Recent poor figures from Germany show that the Euro malaise has spread to the motor economy of the zone. Growth remains very slow and unemployment high in many countries within the single currency area. Money growth is almost non existent, confidence levels are low and new credit constrained.
The European Central Bank is putting the commercial banks through further stress tests. These may be necessary, but they are taking a long time. During this process banks are reluctant to lend additional money, for fear of their ratios remaining poor or weakening further. The ECB is offering more cheap loans to the banking system, but all the time they have limits on their balance sheets it is difficult for them to take full advantage of this to lend more money on to the commercial sectors.
The German authorities are still keen to avoid full scale Quantitative Easing in the zone to offset the weak bank position. All the time the commercial banks are under tough control any monetary experiment will have limited favourable impact on activity.
Meanwhile, in both the US and the UK self sustaining recoveries are underway, with commercial banks now capable of lending more money to facilitate sensible investment and consumption. In Japan where they are undertaking another huge quantitative easing they are still struggling to get decent money growth owing to the problems of their commercial banks.
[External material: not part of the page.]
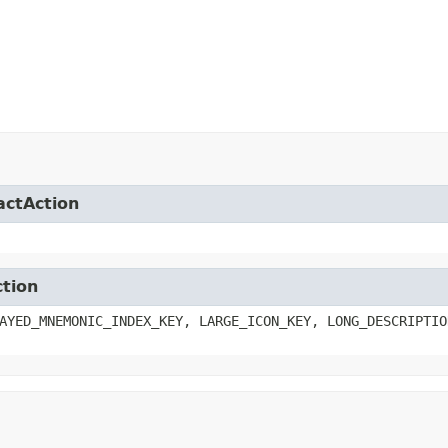
actAction
ction
AYED_MNEMONIC_INDEX_KEY, LARGE_ICON_KEY, LONG_DESCRIPTIO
In due course the UK and US will be able to put interest rates up a bit to make savings more worthwhile. In the meantime at least the US and UK have ended quantitative easing and do have growth and a better record on generating new jobs. The Euro zone still has not worked out how to recycle or limit the huge German balance of payments surplus, nor how to transfer enough money from rich to poor, or how to create a commercial banking system which can finance a decent recovery.